## [WHAT YOU HAVE TO DO]
Each of the entries below is to be written out exactly, and the images skipped.

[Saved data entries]
- - - - - - -
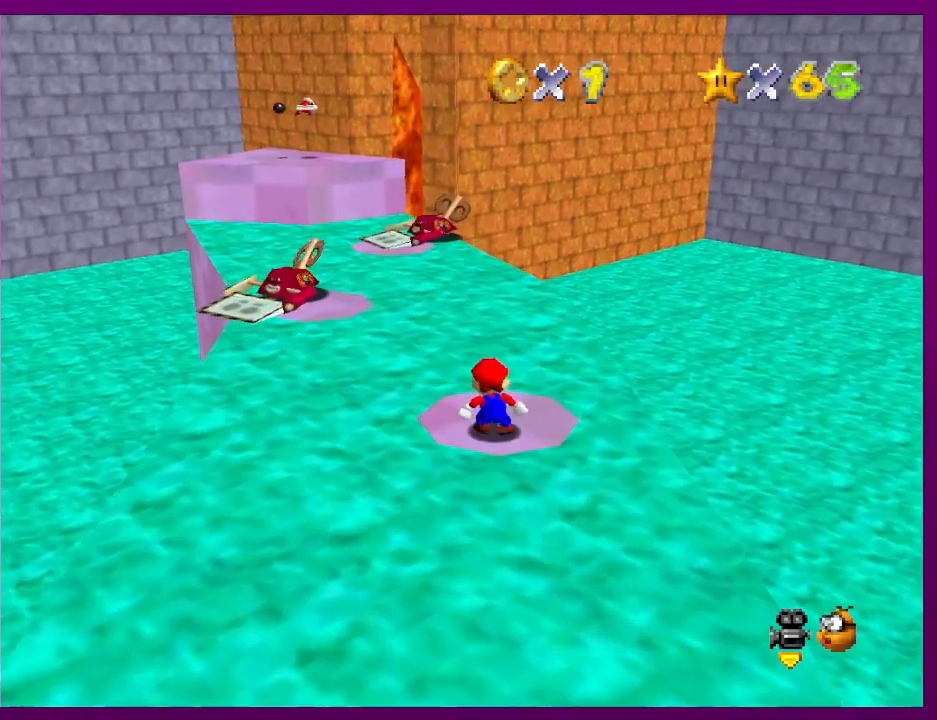
{"buttons": [], "left_stick": "center", "events": [[367, "A", "down"], [433, "A", "up"]]}
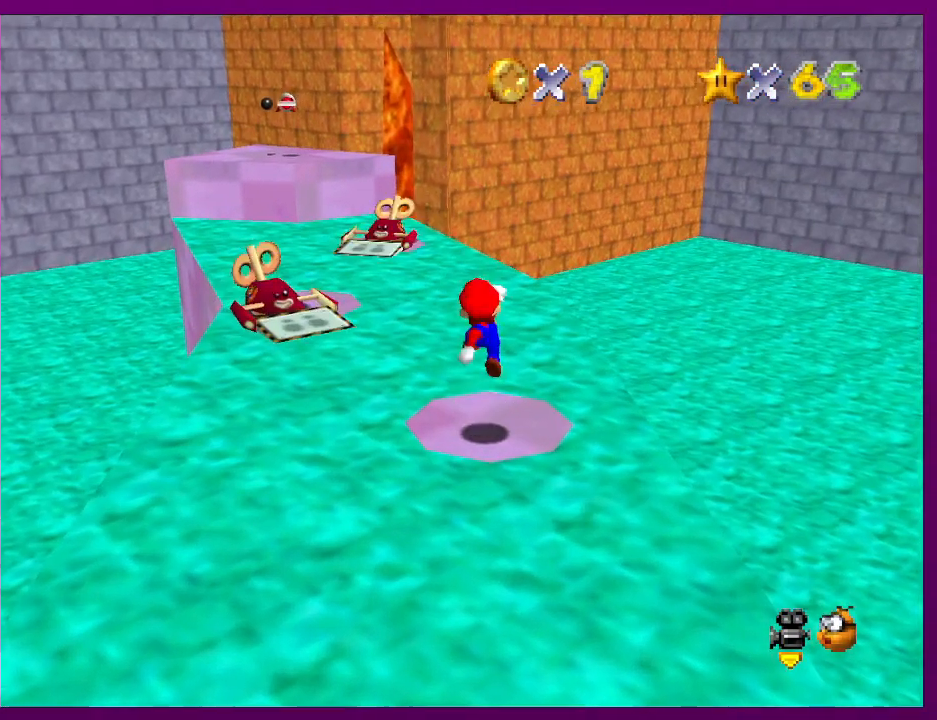
{"buttons": [], "left_stick": "center", "events": [[100, "left_stick", "down-right"], [233, "left_stick", "center"]]}
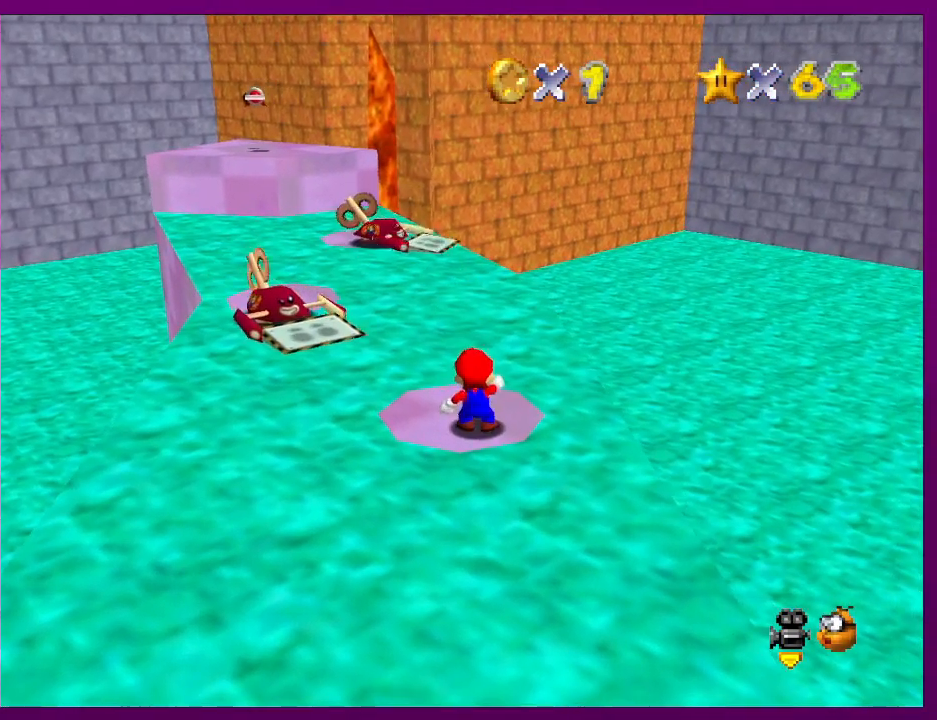
{"buttons": [], "left_stick": "up-left", "events": [[400, "B", "down"], [467, "B", "up"], [500, "left_stick", "up-left"]]}
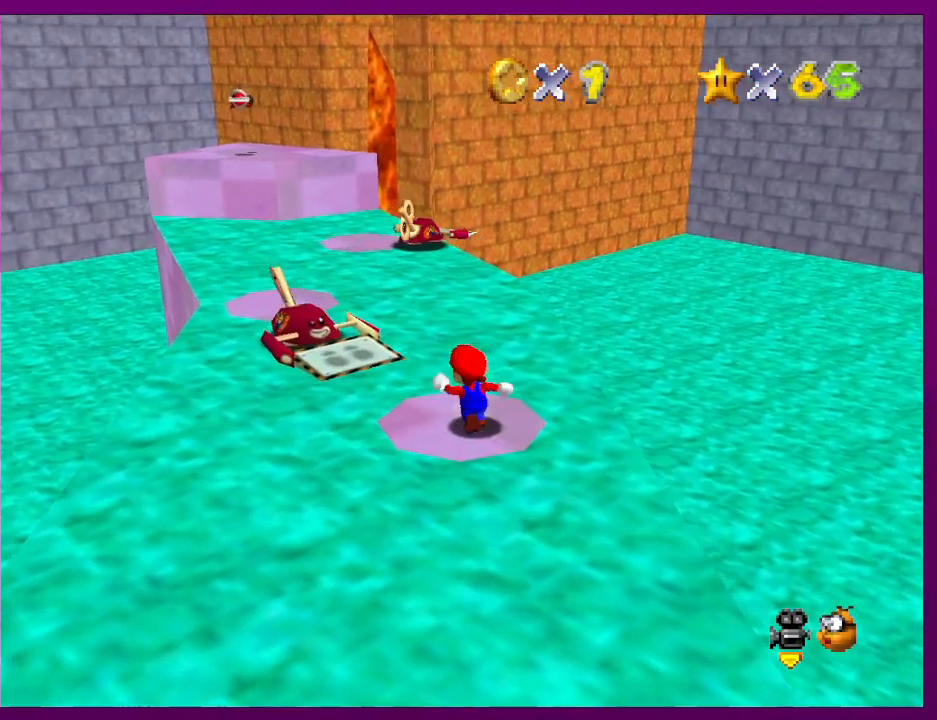
{"buttons": ["A"], "left_stick": "up-left", "events": [[233, "A", "down"]]}
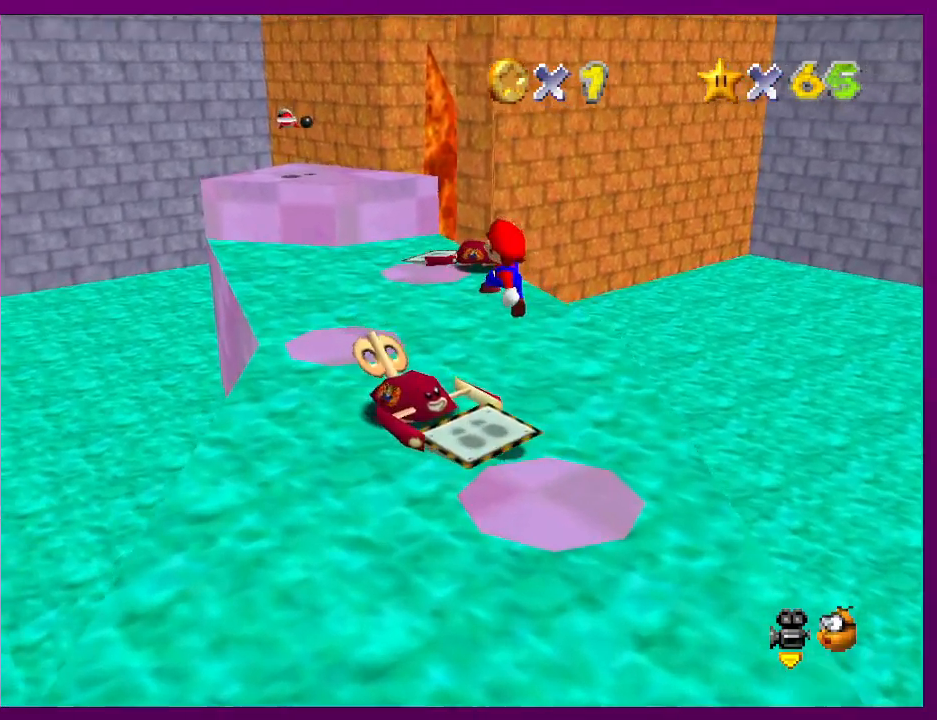
{"buttons": [], "left_stick": "up-left", "events": [[200, "A", "up"], [200, "left_stick", "down"], [267, "B", "down"], [333, "B", "up"], [333, "left_stick", "up-left"]]}
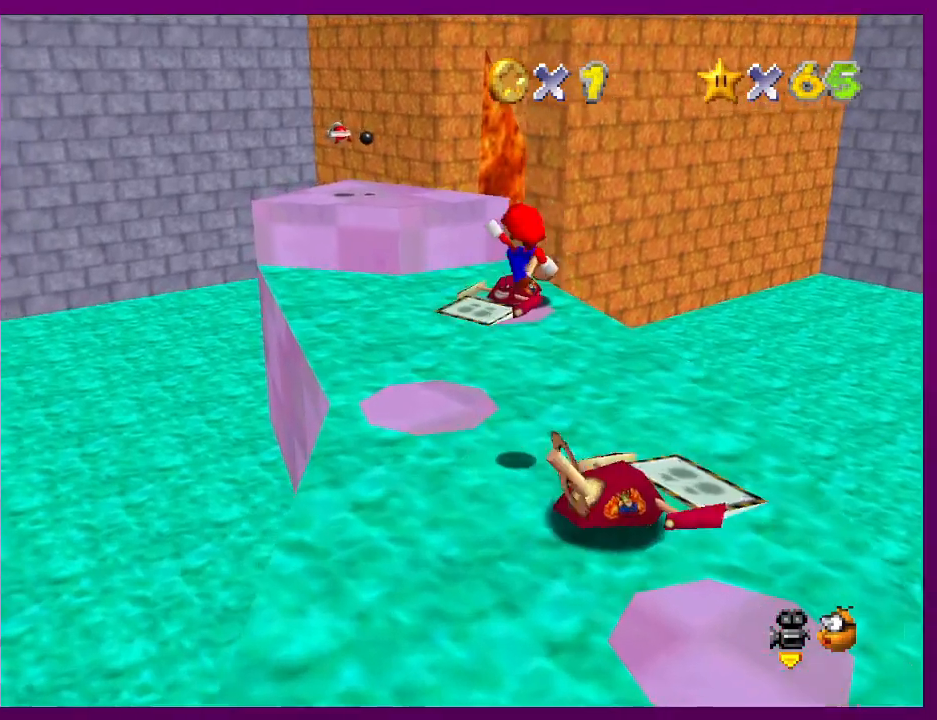
{"buttons": [], "left_stick": "up", "events": [[33, "left_stick", "center"], [133, "left_stick", "down"], [233, "left_stick", "left"], [300, "left_stick", "center"], [433, "left_stick", "up"]]}
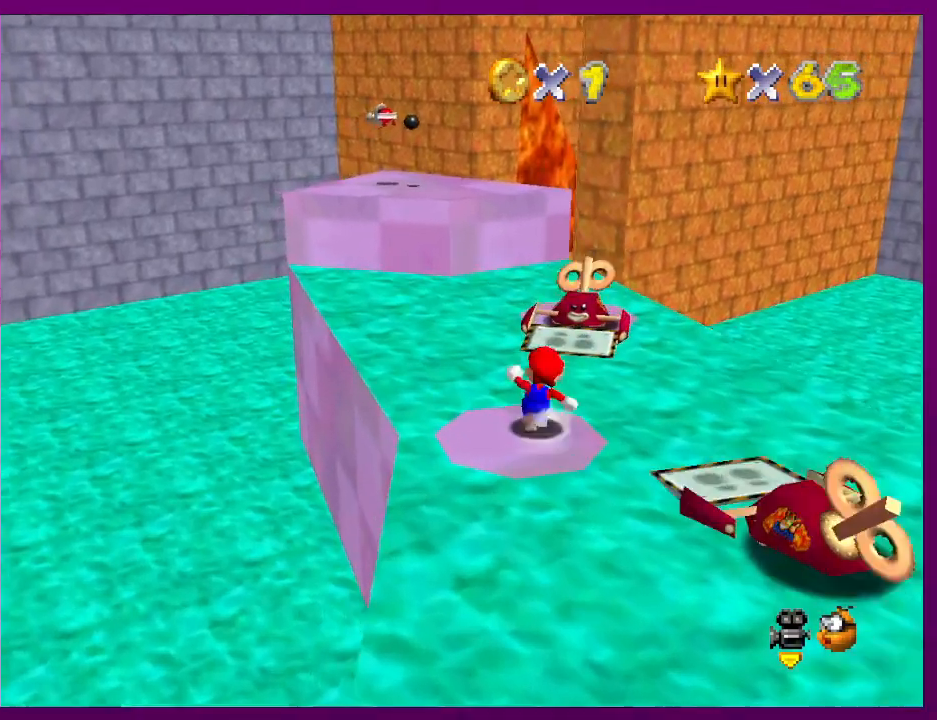
{"buttons": ["B"], "left_stick": "up", "events": [[67, "A", "down"], [267, "left_stick", "down-right"], [400, "A", "up"], [400, "left_stick", "up"], [433, "B", "down"]]}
- - - - - - -
## [RESPONSE BOX]
{"buttons": [], "left_stick": "center", "events": [[367, "A", "down"], [433, "A", "up"]]}
{"buttons": [], "left_stick": "center", "events": [[100, "left_stick", "down-right"], [233, "left_stick", "center"]]}
{"buttons": [], "left_stick": "up-left", "events": [[400, "B", "down"], [467, "B", "up"], [500, "left_stick", "up-left"]]}
{"buttons": ["A"], "left_stick": "up-left", "events": [[233, "A", "down"]]}
{"buttons": [], "left_stick": "up-left", "events": [[200, "A", "up"], [200, "left_stick", "down"], [267, "B", "down"], [333, "B", "up"], [333, "left_stick", "up-left"]]}
{"buttons": [], "left_stick": "up", "events": [[33, "left_stick", "center"], [133, "left_stick", "down"], [233, "left_stick", "left"], [300, "left_stick", "center"], [433, "left_stick", "up"]]}
{"buttons": ["B"], "left_stick": "up", "events": [[67, "A", "down"], [267, "left_stick", "down-right"], [400, "A", "up"], [400, "left_stick", "up"], [433, "B", "down"]]}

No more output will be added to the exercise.